I have wondered for some time where John S. Steckbeck found some of the the anecdotes he used in Fabulous Redmen. The other day while searching for something else—the usual situation—I came across a Project Gutenberg file for Football Days: Memories of the Game and of the Men Behind the Ball, a 1916 book by William H. Edwards, Princeton 1900, with an introduction by Walter Camp. In one section of the book, Edwards retells some of stories told by former Yale star Carl Flanders, who helped coach the Indians in 1906.

Because Flanders related these stories within a decade of them happening, they stand a better chance of being accurate than those that were told a half century, or longer, after that. Of particular interest was the topic of nicknames:

“The nicknames with which the Indians labeled each other were mostly those of animals or a weapon of defense. Mount Pleasant and Libby always called each other Knife. Bill Gardner was crowned Chicken Legs, Charles, one of the halfbacks, and a regular little tiger, was called Bird Legs. Other names fastened to the different players were Whale Bone, Shoe String, Tommyhawk and Wolf.”
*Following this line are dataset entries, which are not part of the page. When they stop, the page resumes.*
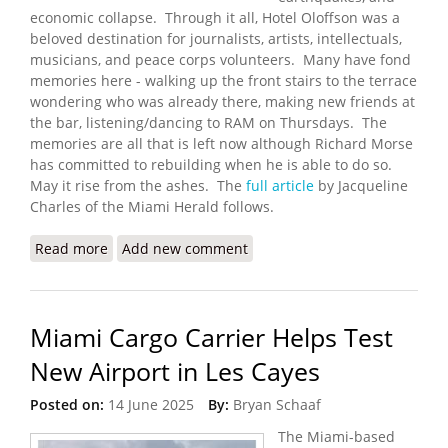
economic collapse. Through it all, Hotel Oloffson was a
beloved destination for journalists, artists, intellectuals,
musicians, and peace corps volunteers. Many have fond
memories here - walking up the front stairs to the terrace
wondering who was already there, making new friends at
the bar, listening/dancing to RAM on Thursdays. The
memories are all that is left now although Richard Morse
has committed to rebuilding when he is able to do so.
May it rise from the ashes. The
full article
by Jacqueline
Charles of the Miami Herald follows.
Read more
about Gangs Burn Down Hotel Oloffson, Host to
Add new comment
Stars and Writers
Miami Cargo Carrier Helps Test
New Airport in Les Cayes
Posted on:
14 June 2025
By:
Bryan Schaaf
The Miami-based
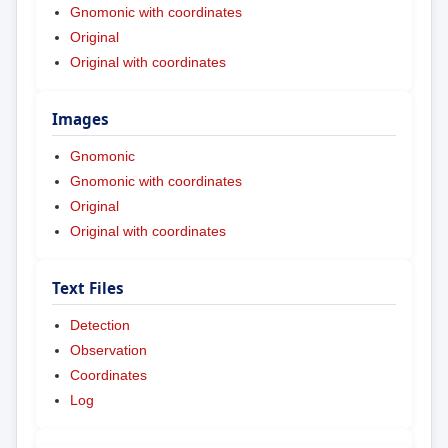
Gnomonic with coordinates
Original
Original with coordinates
Images
Gnomonic
Gnomonic with coordinates
Original
Original with coordinates
Text Files
Detection
Observation
Coordinates
Log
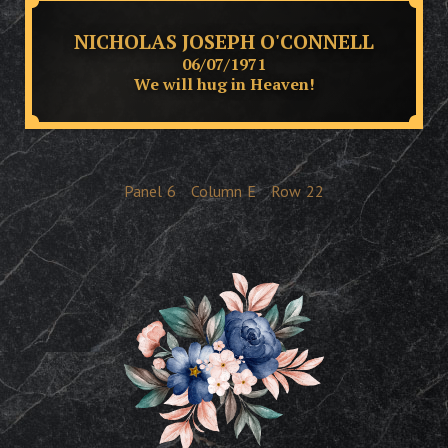
NICHOLAS JOSEPH O'CONNELL
06/07/1971
We will hug in Heaven!
Panel
6
Column
E
Row
22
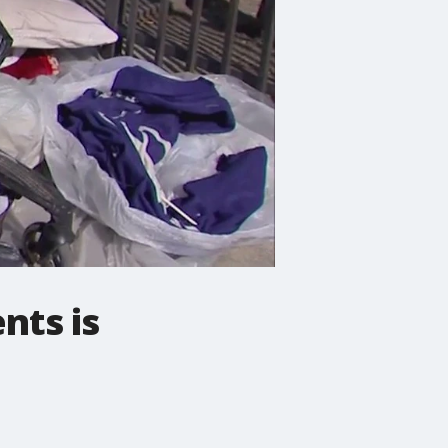
nts is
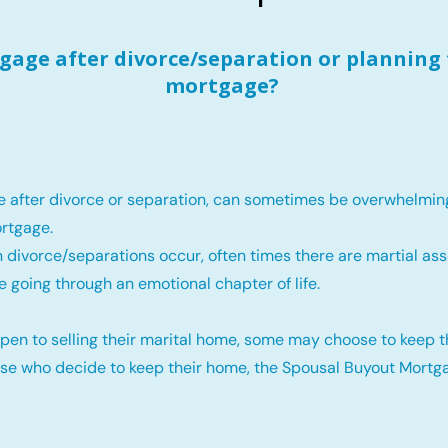
age after divorce/separation or planning 
mortgage?
e after divorce or separation, can sometimes be overwhelmin
rtgage.
 divorce/separations occur, often times there are martial ass
e going through an emotional chapter of life.
pen to selling their marital home, some may choose to keep 
ose who decide to keep their home, the Spousal Buyout Mortga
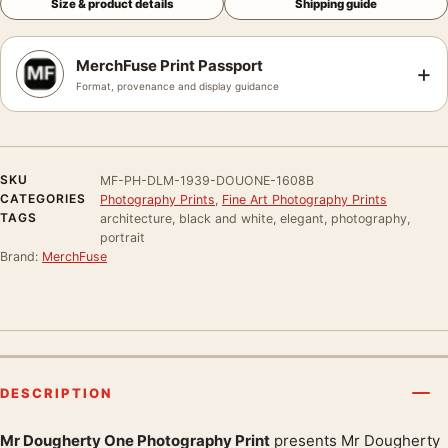
Size & product details
Shipping guide
MerchFuse Print Passport
+
Format, provenance and display guidance
SKU
MF-PH-DLM-1939-DOUONE-1608B
CATEGORIES
Photography Prints
,
Fine Art Photography Prints
TAGS
architecture, black and white, elegant, photography,
portrait
Brand:
MerchFuse
DESCRIPTION
Mr Dougherty One Photography Print
presents Mr Dougherty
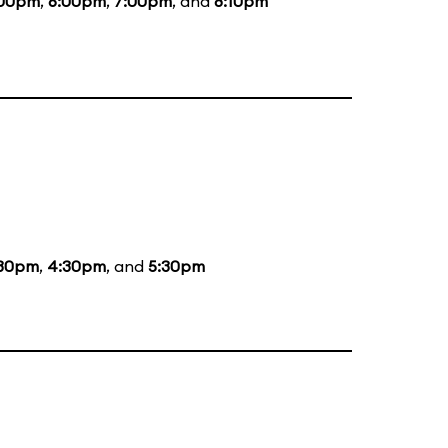
:00pm
,
6:00pm
,
7:00pm
, and
8:10pm
:30pm
,
4:30pm
, and
5:30pm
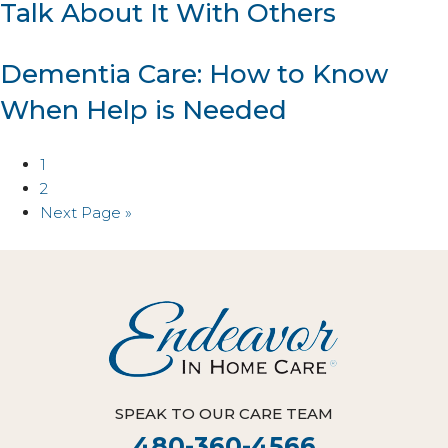
Talk About It With Others
Dementia Care: How to Know
When Help is Needed
1
2
Next Page »
SPEAK TO OUR CARE TEAM
480-360-4566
I do wonder if Edwards got a couple of the names reversed or if Flanders remembered them incorrectly. During WWI, Bill Gardner was referred to in newspaper columns as “Birdie,” something that leads me to suspect that his nickname was Bird Legs not Chicken Legs. If that is so, then Wilson Charles was probably called Chicken Legs. Perhaps a descendent of his will let us know which was his correct nickname.